C’est à la suite d’un contrôle effectué le 15 février 2025 sur une compétition au Nigéria que de la trimetazidine a été découverte dans l’échantillon prélevé. Nehemiah Kipyegon n’a pas cherché de mauvaises excuses, et comme l’Ougandaise Belinda Chemutai, il a immédiatement accepté la décision de l’AIU d’une sanction, d’où cette réduction d’un an, en expliquant avoir effectivement utilisé la trimetazidine, sans en connaître l’aspect dopant. Il perd au passage ses derniers résultats, ceux du printemps 2025, mais conserve malheureusement ceux de l’automne 2024…
Le produit incriminé, la trimetazidine, est d’usage courant chez les Kenyans et ils sont actuellement une dizaine à être suspendus pour ce motif, pour ce produit classé par l’Agence Mondiale Antidopage dans la catégorie des modulateurs métaboliques et hormonaux. Nehemiah Kipyegon rejoint ainsi le bataillon très fourni des coureurs du Kenya suspendus, avec à date, 132 suspensions en cours.
Et pas des moindres. Ainsi son compatriote, Geoffrey Yegon, perd, lui, sa victoire au Marathon de Singapore, synonyme d’une prime de 45.000 dollars. Brimin Misoi, suspendu depuis novembre 24, avait remporté juste avant le marathon de Sydney, ainsi qu’à deux reprises celui de Francfort, avec 2h04’53’’. Les dernières sanctions prises par l’AIU confirment que la palette des athlètes du Kenya utilisateurs de produits interdits est très large, s’étalant du coureur moyen, capable de briller sur des courses régionales en Europe ou Asie, aux grosses pointures, dominateurs des épreuves de référence dans le monde entier.
La situation du dopage au Kenya ne s’est pas vraiment clarifiée ces derniers mois. Avec deux repères très significatifs. Le cri du cœur du Ministre des Sports qui a admis que le dopage débutait dès les scolaires, à la faveur de l’influence de personnes véreuses sur les jeunes talents.

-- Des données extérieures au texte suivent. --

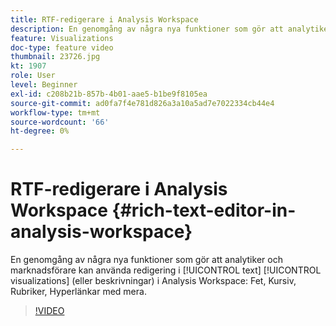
 ```yaml
---
title: RTF-redigerare i Analysis Workspace
description: En genomgång av några nya funktioner som gör att analytiker och marknadsförare kan använda redigering för textvisualiseringar (eller beskrivningar) i Analysis Workspace - fetstil, kursiv stil, rubriker, hyperlänkar med mera.
feature: Visualizations
doc-type: feature video
thumbnail: 23726.jpg
kt: 1907
role: User
level: Beginner
exl-id: c208b21b-857b-4b01-aae5-b1be9f8105ea
source-git-commit: ad0fa7f4e781d826a3a10a5ad7e7022334cb44e4
workflow-type: tm+mt
source-wordcount: '66'
ht-degree: 0%

---
```


# RTF-redigerare i Analysis Workspace {#rich-text-editor-in-analysis-workspace}

En genomgång av några nya funktioner som gör att analytiker och marknadsförare kan använda redigering i [!UICONTROL text] [!UICONTROL visualizations] (eller beskrivningar) i Analysis Workspace: Fet, Kursiv, Rubriker, Hyperlänkar med mera.

>[!VIDEO](https://video.tv.adobe.com/v/23726/?quality=12)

Et l’avertissement lancé au coureurs étrangers par Peninah Wahome, la patronne de l’agence anti-dopage du Kenya, de ne plus résider dans des maisons isolées lors de leurs venues pour des stages au Kenya. En effet, l’arrestation d’un Indien à Iten a permis aux enquêteurs criminels d’obtenir des informations, qui ont révélé que la maison louée par cet Indien servait de plaque tournante pour des coureurs étrangers à la recherche de produits illicites.